# Do memtest errors always mean bad RAM?



## CarolinaKSU (Mar 4, 2008)

Pretty self explainatory, but is there anything else that can cause errors in memtest besides a bad stick of RAM? I searched the forums and google and couldnt really come up with anything conclusive.. I already ran memtest after i got my RMAd sticks and they were good after a few hours of testing so Im just curious..


----------



## sandyman (Mar 4, 2008)

Most of the time yes, but it can be a number of other things like your mother board. Its best to test a single stick of ram at a time, and try using different ram slots on your motherboard to see if you get the same results.


----------



## Sh00t1st (Mar 4, 2008)

sometimes it means your ram cant run at the timings you put it in, i know i freaked out when i got a gig of geil memory and it was just spewing errors in memtest and crashing, turns out the ram doesnt like to run at 2, can run fine all day at ddr500 and 2.5 8 2 2  but when you lower it by .5 all hell breaks loose and windows screws up and you have to reinstall. hehe try loosening your timings and see if that helps any.


----------



## ntdouglas (Mar 4, 2008)

It could also be that your chipset can't run your ram that fast also. If your chipset can't keep up with your ram, it will make ram error in memtest. Try backing them down to 1100 and see what happens.


----------



## CarolinaKSU (Mar 4, 2008)

Thanks everybody, Im not having any problems now, in fact I just ran memtest since I was thinking about it and it did 3 passes with no errors. I was just wondering if there were any other things that could cause errors. I guess timings or voltage that the ram doesnt like would make sense..


----------



## ckoons1 (May 25, 2008)

how long should you run it for?


----------



## GSG-9 (May 25, 2008)

ckoons1 said:


> how long should you run it for?



different people say different things. Alot of people prefer a 24 hour burn to test it, I only do 4 most of the time.


----------



## Mussels (May 25, 2008)

Basically, bad ram or bad settings for the ram is all that can cause it. If you get a motherboard designed to run 667 ram and buy 1.1GHz ram, the mobo wont like you forcing it to 1100MHz, you'd have to lower it back to the mobos settings - thats somewhere that the chipset conks out before the ram (but its overclocking, so that should be obvious)

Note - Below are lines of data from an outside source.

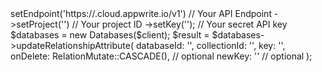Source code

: <?php

use Appwrite\Client;
use Appwrite\Services\Databases;

$client = (new Client())
    ->setEndpoint('https://<REGION>.cloud.appwrite.io/v1') // Your API Endpoint
    ->setProject('<YOUR_PROJECT_ID>') // Your project ID
    ->setKey('<YOUR_API_KEY>'); // Your secret API key

$databases = new Databases($client);

$result = $databases->updateRelationshipAttribute(
    databaseId: '<DATABASE_ID>',
    collectionId: '<COLLECTION_ID>',
    key: '',
    onDelete: RelationMutate::CASCADE(), // optional
    newKey: '' // optional
);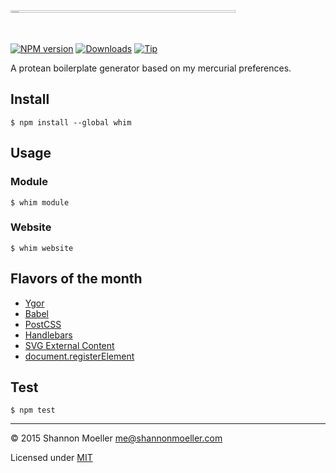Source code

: <img src="https://cloud.githubusercontent.com/assets/155164/13732439/293121f0-e959-11e5-9aae-8ade3994058c.png" alt="whim" width="360" style="max-width:100%;height:1%;" />

[![NPM version][npm-img]][npm-url] [![Downloads][downloads-img]][npm-url] [![Tip][amazon-img]][amazon-url]

A protean boilerplate generator based on my mercurial preferences.

## Install

    $ npm install --global whim

## Usage

### Module

    $ whim module

### Website

    $ whim website

## Flavors of the month

- [Ygor](https://github.com/shannonmoeller/ygor)
- [Babel](https://babeljs.io)
- [PostCSS](https://github.com/postcss/postcss)
- [Handlebars](http://handlebarsjs.com)
- [SVG External Content](https://github.com/jonathantneal/svg4everybody)
- [document.registerElement](https://github.com/WebReflection/document-register-element)

## Test

    $ npm test

----

© 2015 Shannon Moeller <me@shannonmoeller.com>

Licensed under [MIT](http://shannonmoeller.com/mit.txt)

[amazon-img]:    https://img.shields.io/badge/amazon-tip_jar-yellow.svg?style=flat-square
[amazon-url]:    https://www.amazon.com/gp/registry/wishlist/1VQM9ID04YPC5?sort=universal-price
[downloads-img]: http://img.shields.io/npm/dm/whim.svg?style=flat-square
[npm-img]:       http://img.shields.io/npm/v/whim.svg?style=flat-square
[npm-url]:       https://npmjs.org/package/whim
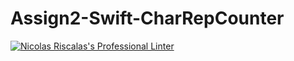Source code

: # Assign2-Swift-CharRepCounter
[![Nicolas Riscalas's Professional Linter](https://github.com/ICS4U-Programming-NicolasR/Assign2-Swift-CharRepCounter/actions/workflows/main.yml/badge.svg)](https://github.com/ICS4U-Programming-NicolasR/Assign2-Swift-CharRepCounter/actions/workflows/main.yml)
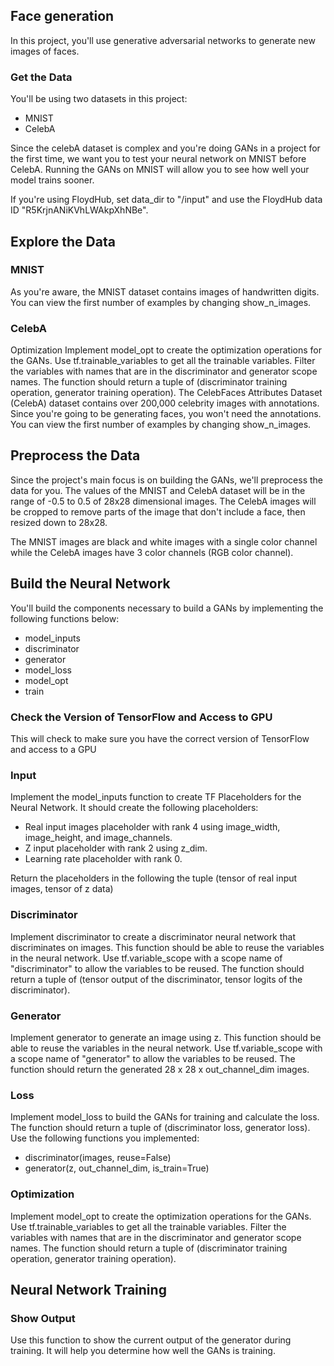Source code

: ## Face generation
In this project, you'll use generative adversarial networks to generate new images of faces.

### Get the Data

You'll be using two datasets in this project:

- MNIST
- CelebA

Since the celebA dataset is complex and you're doing GANs in a project for the first time, we want you to test your neural network on MNIST before CelebA. Running the GANs on MNIST will allow you to see how well your model trains sooner.

If you're using FloydHub, set data_dir to "/input" and use the FloydHub data ID "R5KrjnANiKVhLWAkpXhNBe".

## Explore the Data

### MNIST

As you're aware, the MNIST dataset contains images of handwritten digits. You can view the first number of examples by changing show_n_images.

### CelebA
Optimization
Implement model_opt to create the optimization operations for the GANs. Use tf.trainable_variables to get all the trainable variables. Filter the variables with names that are in the discriminator and generator scope names. The function should return a tuple of (discriminator training operation, generator training operation).
The CelebFaces Attributes Dataset (CelebA) dataset contains over 200,000 celebrity images with annotations. Since you're going to be generating faces, you won't need the annotations. You can view the first number of examples by changing show_n_images.

## Preprocess the Data

Since the project's main focus is on building the GANs, we'll preprocess the data for you. The values of the MNIST and CelebA dataset will be in the range of -0.5 to 0.5 of 28x28 dimensional images. The CelebA images will be cropped to remove parts of the image that don't include a face, then resized down to 28x28.

The MNIST images are black and white images with a single color channel while the CelebA images have 3 color channels (RGB color channel).

## Build the Neural Network

You'll build the components necessary to build a GANs by implementing the following functions below:
- model_inputs
- discriminator
- generator
- model_loss
- model_opt
- train

### Check the Version of TensorFlow and Access to GPU

This will check to make sure you have the correct version of TensorFlow and access to a GPU

### Input
Implement the model_inputs function to create TF Placeholders for the Neural Network. It should create the following placeholders:


- Real input images placeholder with rank 4 using image_width, image_height, and image_channels.
- Z input placeholder with rank 2 using z_dim.
- Learning rate placeholder with rank 0.


Return the placeholders in the following the tuple (tensor of real input images, tensor of z data)

### Discriminator

Implement discriminator to create a discriminator neural network that discriminates on images. This function should be able to reuse the variables in the neural network. Use tf.variable_scope with a scope name of "discriminator" to allow the variables to be reused. The function should return a tuple of (tensor output of the discriminator, tensor logits of the discriminator).

### Generator

Implement generator to generate an image using z. This function should be able to reuse the variables in the neural network. Use tf.variable_scope with a scope name of "generator" to allow the variables to be reused. The function should return the generated 28 x 28 x out_channel_dim images.

### Loss

Implement model_loss to build the GANs for training and calculate the loss. The function should return a tuple of (discriminator loss, generator loss). Use the following functions you implemented:

- discriminator(images, reuse=False)
- generator(z, out_channel_dim, is_train=True)

### Optimization

Implement model_opt to create the optimization operations for the GANs. Use tf.trainable_variables to get all the trainable variables. Filter the variables with names that are in the discriminator and generator scope names. The function should return a tuple of (discriminator training operation, generator training operation).

## Neural Network Training

### Show Output

Use this function to show the current output of the generator during training. It will help you determine how well the GANs is training.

VERY rarely, it could be the memory chipset - thats almost unheard of on a motherboard, heavily overclocked AMD64 chips (with the memory controller in the CPU) sometimes go flaky and show up as memtest errors, but thats quite uncommon as well.


Edit: i run mine for 2-4 hours, but i tend to loop it on a certain test. for some reason i like looping test 5, as it tends to show errors faster for me that way.


----------



## Cybrnook2002 (May 25, 2008)

Whats your ram voltage set at. I was just reading about this today because I want to undervolt my ram. I ran across quite a few people saying they were running into errors when running memtest using the rated voltage for the ram. Usually around 2.2 volts. Well anyways, I have lowered my ram from the rated 2.2 to 1.9 volts and all is fine. Also , the biggest thing is that the ram modules are not making as much heat causing them to run more stable than at 2.2. So, I would try running your ram at a lower voltage. Most sticks are made to boot at 1.8. So, anywhere in between 1.8 and the rated highest for your ram should be ok. Keep your timings, they should be ok. My supertalents run at 4-4-3-8 2t DDR2 800 @ 1.9 volts right now no problems.

Dun dun, way for me to miss the question. Yeah, ram is usually ok, it would be voltages, timings or speeds in bios that would cause it to run unstable.


----------